Great videos Mark!
Just musing here now on what I watched happening with Chris as you have me thinking about it all in that context.
One of Chris's very early symptoms was jaw clonus. It would happen (before he started slurring his speech even) when any breeze would touch him, even a warm breeze.
Around 12 months later when he was diagnosed, the neurologist called 5 other doctors into the room to watch and have a go with the little hammer at producing the clonus response in his jaw. They seemed to find it fascinating, but didn't bother to really explain to either of us what it was all about. I had to research it myself later :?
Now I'm wondering about the leg clonus he developed in the last few months. His entire leg would jerk rhythmically like that ankle in the video, but it seemed to be mostly the larger thigh muscles, so I wonder, with what you said about the joints if it was coming from his hips. It wasn't in the lower legs even though he had a babinski response for some years before we knew anything was happening to him. I didn't know then about babinski, we just used to laugh at his incredible foot reaction to suddenly being touched at all. It was classic babinski in every aspect. Ironic how you can think something is just 'how that person is' until you find there is a name for it and that it is an indication of something very wrong.

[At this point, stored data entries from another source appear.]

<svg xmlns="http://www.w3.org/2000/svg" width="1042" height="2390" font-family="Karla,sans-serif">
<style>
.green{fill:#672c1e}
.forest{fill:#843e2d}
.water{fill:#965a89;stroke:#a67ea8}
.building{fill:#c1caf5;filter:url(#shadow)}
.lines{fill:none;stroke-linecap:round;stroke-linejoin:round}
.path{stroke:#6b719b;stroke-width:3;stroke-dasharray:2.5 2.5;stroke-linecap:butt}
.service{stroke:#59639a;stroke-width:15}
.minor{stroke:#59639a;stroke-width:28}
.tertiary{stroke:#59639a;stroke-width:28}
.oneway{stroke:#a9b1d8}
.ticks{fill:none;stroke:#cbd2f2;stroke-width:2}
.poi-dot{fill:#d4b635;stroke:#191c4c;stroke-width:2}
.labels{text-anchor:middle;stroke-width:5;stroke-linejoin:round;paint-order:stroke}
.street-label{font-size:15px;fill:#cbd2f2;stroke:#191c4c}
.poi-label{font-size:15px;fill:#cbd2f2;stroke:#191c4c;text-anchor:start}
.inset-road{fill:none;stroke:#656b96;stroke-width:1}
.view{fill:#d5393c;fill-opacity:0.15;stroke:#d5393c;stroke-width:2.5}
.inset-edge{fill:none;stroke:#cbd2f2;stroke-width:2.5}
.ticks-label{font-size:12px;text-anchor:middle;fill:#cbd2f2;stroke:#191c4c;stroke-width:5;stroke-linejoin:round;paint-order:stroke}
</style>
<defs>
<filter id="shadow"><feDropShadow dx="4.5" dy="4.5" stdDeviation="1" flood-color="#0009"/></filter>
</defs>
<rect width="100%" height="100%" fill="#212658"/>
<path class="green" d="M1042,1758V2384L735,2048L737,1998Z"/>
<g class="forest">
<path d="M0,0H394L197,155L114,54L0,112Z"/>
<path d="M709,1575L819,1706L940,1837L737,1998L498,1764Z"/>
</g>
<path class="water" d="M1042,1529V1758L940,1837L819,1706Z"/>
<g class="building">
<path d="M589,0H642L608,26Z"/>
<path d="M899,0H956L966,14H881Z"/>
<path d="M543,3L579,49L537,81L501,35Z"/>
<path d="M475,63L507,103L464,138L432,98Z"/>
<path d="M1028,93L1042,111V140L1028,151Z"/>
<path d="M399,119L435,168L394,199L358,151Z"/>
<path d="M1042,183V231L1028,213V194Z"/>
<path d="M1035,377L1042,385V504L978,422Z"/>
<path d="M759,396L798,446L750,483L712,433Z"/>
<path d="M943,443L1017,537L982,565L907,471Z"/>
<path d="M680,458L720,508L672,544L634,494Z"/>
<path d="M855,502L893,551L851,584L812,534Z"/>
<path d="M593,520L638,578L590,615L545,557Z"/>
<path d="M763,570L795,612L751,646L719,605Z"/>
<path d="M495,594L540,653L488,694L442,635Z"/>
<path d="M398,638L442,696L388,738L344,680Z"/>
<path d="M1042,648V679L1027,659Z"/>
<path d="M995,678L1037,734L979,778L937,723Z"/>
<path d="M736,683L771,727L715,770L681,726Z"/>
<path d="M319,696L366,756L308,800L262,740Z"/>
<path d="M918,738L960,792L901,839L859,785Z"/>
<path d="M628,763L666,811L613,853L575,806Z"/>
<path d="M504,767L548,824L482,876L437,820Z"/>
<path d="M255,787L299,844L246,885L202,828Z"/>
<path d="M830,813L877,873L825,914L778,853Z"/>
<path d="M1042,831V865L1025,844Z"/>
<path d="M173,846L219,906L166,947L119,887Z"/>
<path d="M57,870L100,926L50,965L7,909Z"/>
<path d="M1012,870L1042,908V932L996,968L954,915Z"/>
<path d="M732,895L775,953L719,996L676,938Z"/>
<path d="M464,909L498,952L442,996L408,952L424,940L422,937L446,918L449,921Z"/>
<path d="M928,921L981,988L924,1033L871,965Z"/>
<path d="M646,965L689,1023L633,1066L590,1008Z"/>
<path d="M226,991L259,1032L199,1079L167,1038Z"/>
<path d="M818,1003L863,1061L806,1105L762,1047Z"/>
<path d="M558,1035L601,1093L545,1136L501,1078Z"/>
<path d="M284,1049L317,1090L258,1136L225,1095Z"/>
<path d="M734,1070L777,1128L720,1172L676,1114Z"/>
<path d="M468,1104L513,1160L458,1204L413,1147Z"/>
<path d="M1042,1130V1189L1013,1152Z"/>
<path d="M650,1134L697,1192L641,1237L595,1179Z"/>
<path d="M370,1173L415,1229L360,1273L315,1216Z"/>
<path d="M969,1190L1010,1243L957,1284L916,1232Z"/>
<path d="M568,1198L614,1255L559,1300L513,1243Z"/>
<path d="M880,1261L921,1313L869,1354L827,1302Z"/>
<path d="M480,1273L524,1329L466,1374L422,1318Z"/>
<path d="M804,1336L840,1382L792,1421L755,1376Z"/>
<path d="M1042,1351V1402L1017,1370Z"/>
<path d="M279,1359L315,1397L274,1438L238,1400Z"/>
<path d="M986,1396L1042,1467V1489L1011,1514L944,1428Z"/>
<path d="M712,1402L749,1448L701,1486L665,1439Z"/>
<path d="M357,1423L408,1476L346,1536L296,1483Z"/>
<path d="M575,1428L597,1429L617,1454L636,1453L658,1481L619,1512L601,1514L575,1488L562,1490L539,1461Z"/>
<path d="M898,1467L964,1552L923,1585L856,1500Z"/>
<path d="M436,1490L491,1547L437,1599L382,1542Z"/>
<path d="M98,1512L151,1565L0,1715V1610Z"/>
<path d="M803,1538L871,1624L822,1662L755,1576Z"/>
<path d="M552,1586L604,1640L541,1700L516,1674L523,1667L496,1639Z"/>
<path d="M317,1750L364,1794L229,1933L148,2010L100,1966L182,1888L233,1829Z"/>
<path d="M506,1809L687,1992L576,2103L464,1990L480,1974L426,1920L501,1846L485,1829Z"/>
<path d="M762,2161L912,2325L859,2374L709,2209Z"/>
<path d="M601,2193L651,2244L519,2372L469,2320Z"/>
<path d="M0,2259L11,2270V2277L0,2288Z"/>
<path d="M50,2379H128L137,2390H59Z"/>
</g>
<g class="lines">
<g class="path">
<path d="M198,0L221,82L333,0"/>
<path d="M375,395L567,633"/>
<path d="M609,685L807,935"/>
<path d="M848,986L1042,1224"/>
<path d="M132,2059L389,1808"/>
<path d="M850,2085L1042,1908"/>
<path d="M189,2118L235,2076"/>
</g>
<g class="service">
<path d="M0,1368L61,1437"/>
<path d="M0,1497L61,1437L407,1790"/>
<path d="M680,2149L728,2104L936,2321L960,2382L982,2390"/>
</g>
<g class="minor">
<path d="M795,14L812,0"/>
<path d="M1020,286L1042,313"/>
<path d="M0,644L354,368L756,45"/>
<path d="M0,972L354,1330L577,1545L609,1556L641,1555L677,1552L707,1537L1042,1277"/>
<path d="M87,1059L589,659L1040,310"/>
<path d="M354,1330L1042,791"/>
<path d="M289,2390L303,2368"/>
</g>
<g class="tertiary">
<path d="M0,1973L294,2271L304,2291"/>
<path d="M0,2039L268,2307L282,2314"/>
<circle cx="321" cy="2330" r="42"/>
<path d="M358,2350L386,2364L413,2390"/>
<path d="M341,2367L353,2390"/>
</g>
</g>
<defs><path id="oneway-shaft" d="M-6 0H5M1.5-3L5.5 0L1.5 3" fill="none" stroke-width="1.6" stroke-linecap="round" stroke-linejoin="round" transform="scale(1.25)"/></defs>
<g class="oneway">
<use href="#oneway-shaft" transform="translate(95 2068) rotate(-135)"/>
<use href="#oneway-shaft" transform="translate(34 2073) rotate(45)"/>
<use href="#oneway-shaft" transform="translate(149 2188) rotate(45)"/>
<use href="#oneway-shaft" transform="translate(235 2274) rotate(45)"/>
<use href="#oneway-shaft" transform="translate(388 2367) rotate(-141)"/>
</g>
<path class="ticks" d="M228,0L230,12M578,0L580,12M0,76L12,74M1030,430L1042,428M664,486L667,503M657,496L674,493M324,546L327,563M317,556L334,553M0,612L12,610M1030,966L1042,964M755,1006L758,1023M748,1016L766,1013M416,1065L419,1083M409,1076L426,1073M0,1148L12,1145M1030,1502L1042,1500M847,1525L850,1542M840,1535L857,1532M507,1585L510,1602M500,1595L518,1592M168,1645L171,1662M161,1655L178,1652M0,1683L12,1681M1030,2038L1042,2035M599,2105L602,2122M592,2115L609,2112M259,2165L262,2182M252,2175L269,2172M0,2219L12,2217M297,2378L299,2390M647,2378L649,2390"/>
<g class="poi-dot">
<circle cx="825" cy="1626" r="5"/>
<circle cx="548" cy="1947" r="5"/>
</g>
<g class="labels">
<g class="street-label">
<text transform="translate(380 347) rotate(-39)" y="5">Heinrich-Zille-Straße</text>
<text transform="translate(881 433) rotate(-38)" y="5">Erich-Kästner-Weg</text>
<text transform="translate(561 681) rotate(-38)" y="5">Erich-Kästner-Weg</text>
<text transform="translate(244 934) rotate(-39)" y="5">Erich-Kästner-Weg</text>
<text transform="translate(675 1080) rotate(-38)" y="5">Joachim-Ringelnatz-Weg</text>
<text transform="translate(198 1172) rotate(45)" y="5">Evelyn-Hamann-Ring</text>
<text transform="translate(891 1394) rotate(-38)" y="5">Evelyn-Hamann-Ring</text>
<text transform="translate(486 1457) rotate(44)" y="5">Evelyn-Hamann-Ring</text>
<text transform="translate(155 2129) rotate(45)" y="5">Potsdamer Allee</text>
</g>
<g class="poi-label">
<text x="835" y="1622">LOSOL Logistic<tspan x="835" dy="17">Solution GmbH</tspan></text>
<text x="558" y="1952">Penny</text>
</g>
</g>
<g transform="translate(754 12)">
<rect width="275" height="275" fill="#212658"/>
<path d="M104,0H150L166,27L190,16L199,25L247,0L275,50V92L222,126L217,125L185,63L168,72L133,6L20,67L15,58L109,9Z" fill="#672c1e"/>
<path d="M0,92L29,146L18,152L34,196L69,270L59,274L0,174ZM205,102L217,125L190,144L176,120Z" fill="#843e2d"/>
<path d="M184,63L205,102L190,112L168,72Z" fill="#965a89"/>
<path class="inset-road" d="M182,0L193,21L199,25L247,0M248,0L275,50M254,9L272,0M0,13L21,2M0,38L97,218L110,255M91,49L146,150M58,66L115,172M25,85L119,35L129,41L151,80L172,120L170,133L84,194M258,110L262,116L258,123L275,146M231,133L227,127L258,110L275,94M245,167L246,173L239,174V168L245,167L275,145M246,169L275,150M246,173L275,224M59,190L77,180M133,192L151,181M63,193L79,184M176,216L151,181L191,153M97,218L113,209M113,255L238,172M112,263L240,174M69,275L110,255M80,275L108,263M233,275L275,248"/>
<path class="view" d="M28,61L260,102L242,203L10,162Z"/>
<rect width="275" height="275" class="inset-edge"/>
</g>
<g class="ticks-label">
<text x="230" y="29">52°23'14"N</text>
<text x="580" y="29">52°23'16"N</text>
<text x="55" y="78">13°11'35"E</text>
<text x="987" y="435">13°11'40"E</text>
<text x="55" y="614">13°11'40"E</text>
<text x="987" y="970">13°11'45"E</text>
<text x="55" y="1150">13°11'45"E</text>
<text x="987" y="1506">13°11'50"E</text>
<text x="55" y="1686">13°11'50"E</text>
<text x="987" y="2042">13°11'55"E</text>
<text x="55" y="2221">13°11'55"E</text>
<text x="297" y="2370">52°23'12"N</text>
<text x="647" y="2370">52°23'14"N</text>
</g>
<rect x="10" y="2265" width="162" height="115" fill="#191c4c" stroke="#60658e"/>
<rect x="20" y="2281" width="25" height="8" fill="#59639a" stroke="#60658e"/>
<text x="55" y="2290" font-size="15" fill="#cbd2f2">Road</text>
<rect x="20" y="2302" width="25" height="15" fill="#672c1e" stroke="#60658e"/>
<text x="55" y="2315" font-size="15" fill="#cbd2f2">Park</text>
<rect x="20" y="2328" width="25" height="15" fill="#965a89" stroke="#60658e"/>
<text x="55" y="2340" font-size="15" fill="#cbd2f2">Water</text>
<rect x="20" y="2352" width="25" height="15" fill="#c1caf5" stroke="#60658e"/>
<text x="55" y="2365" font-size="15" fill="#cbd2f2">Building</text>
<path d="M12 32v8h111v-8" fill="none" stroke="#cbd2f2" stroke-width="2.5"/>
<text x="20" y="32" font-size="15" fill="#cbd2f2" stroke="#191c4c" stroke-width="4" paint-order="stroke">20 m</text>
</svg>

The clonus in his leg would trigger when we would get him ready for a standing transfer, and I would have to just slightly reposition his leg to help it stop. That's what makes me wonder about the hips as it would be as I would get him to sit forward. When doing this from the hospital bed his knees would be far straighter than when in a chair and his feet were not even on the floor, so I don't think it was the knees.
In the last weeks it could start once we got him on his feet and was really scary as his legs were so weak, so keeping him upright and helping reposition the leg a little was a trial. By that point he was no longer walking at all, just some standing transfers but mostly hoist transfers.
As a CALS it was often a weird mix of watching something like this with real interest, fascination even, and also incredible dismay at what was happening to his body.